Monday, Riley was a different guy. The loss has sunk in. Maybe that it was another winnable game had sunk in — Riley is 1-5 at Nebraska in road games decided by ten or fewer points. Or perhaps it’s was that Nebraska played sloppily for a half; good teams tend to be beyond falling behind 42-14 after 30 minutes.

Can Riley’s shift translate to the team’s play?

A few more thoughts:
» In our podcast, we discussed how Tanner Lee isn’t Baker Mayfield; that is, Mayfield can create new passing plays with his mobility and improv.
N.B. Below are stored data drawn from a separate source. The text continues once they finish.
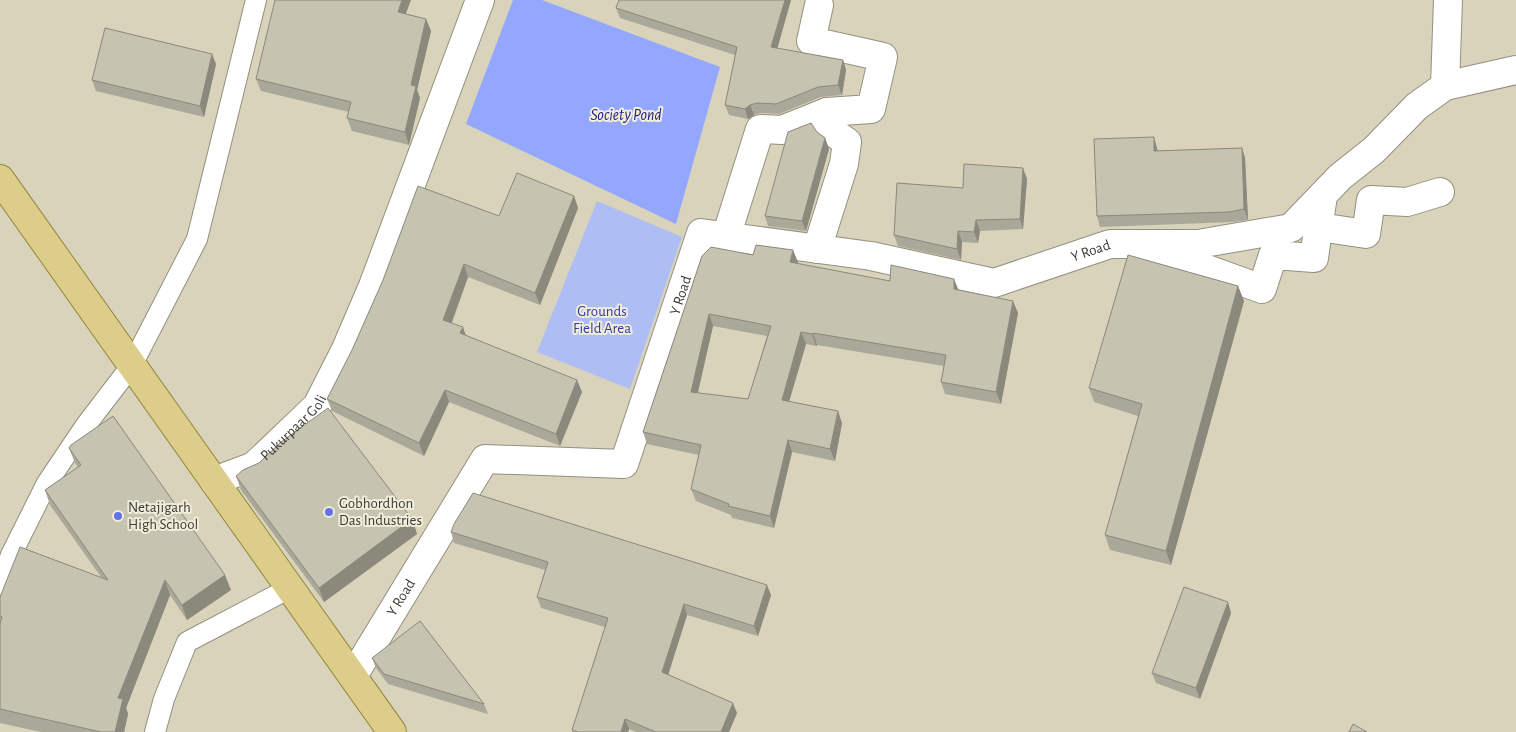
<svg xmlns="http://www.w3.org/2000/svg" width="1516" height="732" font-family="'Alegreya Sans',sans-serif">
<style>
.built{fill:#d8d3ba}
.green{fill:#afbdf5}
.water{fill:#94a7ff}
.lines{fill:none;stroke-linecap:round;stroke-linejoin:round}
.service-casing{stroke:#93907f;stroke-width:22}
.pedestrian-casing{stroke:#93907f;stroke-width:30}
.minor-casing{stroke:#93907f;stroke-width:30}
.primary-casing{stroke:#948639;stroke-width:30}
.service{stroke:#fff;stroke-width:20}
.pedestrian{stroke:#fff;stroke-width:28}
.minor{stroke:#fff;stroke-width:28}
.primary{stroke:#dcce8a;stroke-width:28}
.wall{fill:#aaa898;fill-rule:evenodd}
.shaded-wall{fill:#8b887c}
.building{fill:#c6c3b1;stroke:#8b887c;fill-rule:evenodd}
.poi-dot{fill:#6071e9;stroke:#f0eddb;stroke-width:2}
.labels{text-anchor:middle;stroke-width:4;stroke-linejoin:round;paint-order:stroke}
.street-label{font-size:15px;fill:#3c3b34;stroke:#f0eddb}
.park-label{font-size:15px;fill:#333a9d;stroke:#f0eddb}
.poi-label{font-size:15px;fill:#3c3b34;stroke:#f0eddb;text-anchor:start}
.water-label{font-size:16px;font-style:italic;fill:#1e1a7d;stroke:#f0eddb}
</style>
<rect width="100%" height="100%" fill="#e3e0ce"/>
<rect class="built" x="0" y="0" width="1516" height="732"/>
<polygon class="green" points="597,201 682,237 630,389 537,352"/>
<polygon class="water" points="513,0 542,0 720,67 676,224 466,124"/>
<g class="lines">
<g class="service-casing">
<g id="service">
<polyline points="0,586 11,555 47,483 86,425 132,365 197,239 256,0"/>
<polyline points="155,732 164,699 187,642 290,588"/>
</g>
</g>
<g class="pedestrian-casing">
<g id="pedestrian">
<polyline points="1319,227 1366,234 1371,200 1407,202 1440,192"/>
<polyline points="726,237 760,129 782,130 827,112 871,109 883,57 811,41 819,5"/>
<polyline points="1141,245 1262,289 1273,255 1314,258 1323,195"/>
<polyline points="817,249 844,164 847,142 830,130 827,112"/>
<path id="s1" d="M214 481 254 466 317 406 346 349 373 286 480 0"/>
</g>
</g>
<g class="minor-casing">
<g id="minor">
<polyline points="1445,86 1448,0"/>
<path id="s2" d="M353 676 485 459 624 464 701 233 871 256 994 283 1110 244H1198L1291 228 1340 177 1374 150 1417 106 1445 86 1516 70"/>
</g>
</g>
<g class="primary-casing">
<polyline id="primary" points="0,179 392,732"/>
</g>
<use href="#service" class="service"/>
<use href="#pedestrian" class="pedestrian"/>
<use href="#minor" class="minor"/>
<use href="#primary" class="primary"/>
</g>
<g class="wall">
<polygon points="616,8 777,48 843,60 846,70 842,95 821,97 779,114 760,113 754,115 748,119 729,115 725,105 735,55 620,18"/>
<polygon points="406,14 426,19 431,31 417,90 420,98 409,145 352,131 347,118 349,112 261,91 256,79"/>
<polygon points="216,64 204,117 96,91 92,80"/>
<polygon points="817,132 825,138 829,149 806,231 768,226 765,216"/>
<polygon points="1157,148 1158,151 1242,148 1245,158 1248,220 1233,222 1100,227 1097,216"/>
<polygon points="1027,179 1023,229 980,231 978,243 962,242 961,260 898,246 894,235 963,188"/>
<polygon points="574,196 578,208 540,305 468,277 452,323 466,335 582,392 560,446 449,402 424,456 332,411 327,399 499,216"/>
<path d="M753 255 798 262 797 264 890 281 958 290 1018 313 1001 404 945 394 941 382 944 366 817 345 816 346 806 344 789 402 842 423 835 461 792 452 774 528 732 518 731 515 696 501 691 489 699 455 647 444 643 432 702 256ZM713 326 767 336 748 399 698 393Z"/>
<polygon points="1238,286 1244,301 1171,565 1110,550 1105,535 1138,416 1094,402 1089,388"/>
<polygon points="69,448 231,590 187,620 170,595 126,708 128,714 124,732 41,732 0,723 0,597 101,577 50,505 45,490 78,467 75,463"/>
<polygon points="236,476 412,519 417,534 324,602 241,490"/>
<polygon points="451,532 771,595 758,636 687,615 668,674 737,713 729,732 636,732 629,729 628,732 572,732 572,730 605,627 541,608 537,597 545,570 454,543"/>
<polygon points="1231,613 1200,699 1156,683 1152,673"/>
<polygon points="372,658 484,704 488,714 388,684 376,668"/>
</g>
<g class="shaded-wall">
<polygon points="402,0 411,0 402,24 398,12"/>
<polygon points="785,0 791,0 775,57 771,47"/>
<polygon points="426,19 431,31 417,90 420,98 409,145 405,132 411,85"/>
<polygon points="212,54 216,64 204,117 200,106"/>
<polygon points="843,60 846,70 842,95 838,85"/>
<polygon points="750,105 754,115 748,119 745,109"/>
<polygon points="1154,137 1157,148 1158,161 1154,151"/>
<polygon points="825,138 829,149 806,231 802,221"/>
<polygon points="1242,148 1245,158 1248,220 1244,209"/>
<polygon points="1023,168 1027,179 1023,229 1020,219"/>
<polygon points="574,196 578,208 540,305 535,293"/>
<polygon points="976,220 980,231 978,243 974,232"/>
<polygon points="958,231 962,242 961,260 957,249"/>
<polygon points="793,250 798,262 794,274 790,262"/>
<polygon points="464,264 468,277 448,332 443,320"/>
<polygon points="954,279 959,291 954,289"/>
<polygon points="1238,286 1244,301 1171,565 1166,551"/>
<polygon points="1013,301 1018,313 1001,404 996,392"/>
<polygon points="709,314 713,326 695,404 691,392"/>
<polygon points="463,327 467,339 460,333"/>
<polygon points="801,332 806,344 786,412 782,400"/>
<polygon points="813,333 817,345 816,346 812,334"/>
<polygon points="577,380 582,392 560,446 556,434"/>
<polygon points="445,390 449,402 424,456 419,443"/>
<polygon points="838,411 842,423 835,461 830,449"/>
<polygon points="788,440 792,452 774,528 770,516"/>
<polygon points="412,519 417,534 324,602 319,588"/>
<polygon points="225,575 231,590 187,620 182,605"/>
<polygon points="165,580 170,595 126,708 128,714 124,732 115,732 118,698"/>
<polygon points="767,585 771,595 758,636 754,626"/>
<polygon points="1228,602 1231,613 1200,699 1196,688"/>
<polygon points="684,604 687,615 666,682 662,672"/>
<polygon points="733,703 737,713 729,732 721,732"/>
<polygon points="625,719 629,729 628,732 621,732"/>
</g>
<g class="building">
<polygon points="275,0 402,0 398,12 426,19 411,85 416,86 405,132 347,118 351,102 256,79"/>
<polygon points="619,0 785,0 771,47 843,60 838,85 818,87 776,104 757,103 750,105 745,109 725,105 737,47 616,8"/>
<polygon points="105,28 212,54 200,106 92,80"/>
<polygon points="811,123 817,132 825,138 802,221 765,216 788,132"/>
<polygon points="1154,137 1154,151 1242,148 1244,209 1229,212 1097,216 1094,139"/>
<polygon points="964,164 1023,168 1020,219 976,220 974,232 958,231 957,249 894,235 897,183 963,188"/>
<polygon points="517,173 574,196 535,293 464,264 443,320 463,327 460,333 577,380 556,434 445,390 419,443 327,399 352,350 383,280 418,186 499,216"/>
<path d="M756 245 793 250 790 262 890 281 891 265 954 279V289L1013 301 996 392 941 382 946 355 813 333 812 334 801 332 782 400 838 411 830 449 788 440 770 516 728 506 729 504 691 489 701 445 643 432 702 256 711 247 753 255ZM709 314 771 326 748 399 691 392Z"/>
<polygon points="1128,255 1238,286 1166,551 1105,535 1142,404 1089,388"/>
<polygon points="328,408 412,519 319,588 236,476 243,470 259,463 281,442"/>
<polygon points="113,416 225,575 182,605 165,580 118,698 123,699 115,732 101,732 0,709 0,624 2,617 0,616 0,597 20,547 108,580 45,490 81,465 69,448 71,445"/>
<polygon points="473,493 767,585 754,626 684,604 662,672 733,703 721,732 656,732 625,719 621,732 578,732 572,730 608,618 537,597 548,562 451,532 454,524"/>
<polygon points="1184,587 1228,602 1196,688 1152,673"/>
<polygon points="420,621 484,704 384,674 372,658"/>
<polygon points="1353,724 1367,732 1349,732"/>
</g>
<g class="poi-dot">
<circle cx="329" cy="512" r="5"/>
<circle cx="118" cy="516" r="5"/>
</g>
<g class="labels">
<g class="street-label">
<text dy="5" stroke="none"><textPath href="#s2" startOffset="1036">Y Road</textPath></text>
<text dy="5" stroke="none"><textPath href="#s2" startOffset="571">Y Road</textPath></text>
<text dy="5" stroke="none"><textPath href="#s1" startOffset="98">Pukurpaar Goli</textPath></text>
<text dy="5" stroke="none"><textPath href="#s2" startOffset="92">Y Road</textPath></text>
</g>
<g class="park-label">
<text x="602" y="316">Grounds<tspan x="602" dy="17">Field Area</tspan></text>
</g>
<g class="poi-label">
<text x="339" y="508">Gobhordhon<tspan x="339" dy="17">Das Industries</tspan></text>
<text x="128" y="512">Netajigarh<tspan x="128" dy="17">High School</tspan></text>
</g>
<g class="water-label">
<text x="626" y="120">Society Pond</text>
</g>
</g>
</svg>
Oklahoma’s receivers know Mayfield has that talent, and, at some point, the Sooners can get a playground play or two that Nebraska probably won’t. Lee’s a classic, stand-tall quarterback who works from a fixed position and throws to routes that are designed with a fundamental quarterback in mind. Late in the Oregon game, I didn’t see a lot of receivers open, though, and if receivers don’t get open — or the scheme isn’t creative enough — Lee’s not likely to scramble 12 yards to his right to make an across-the-body throw to a receiver who broke off his route. Watch for that in the fourth quarters of games, when Nebraska naturally is going to call some passing plays that worked earlier in the game.

» After watching both of Northern Illinois’ games, the Huskies are strikingly similar to Arkansas State on offense. Spread, no huddle, occasionally up tempo. Good play design to get the tight end open on wheel routes and out-the-back-end throwback routes. They don’t have as many good athletes. NIU lost to Boston College, which runs a pro-style offense and busted a few runs longer than ten yards, but no real whoppers. If Northern Illinois played Rutgers, it’d be a tight, low-scoring game.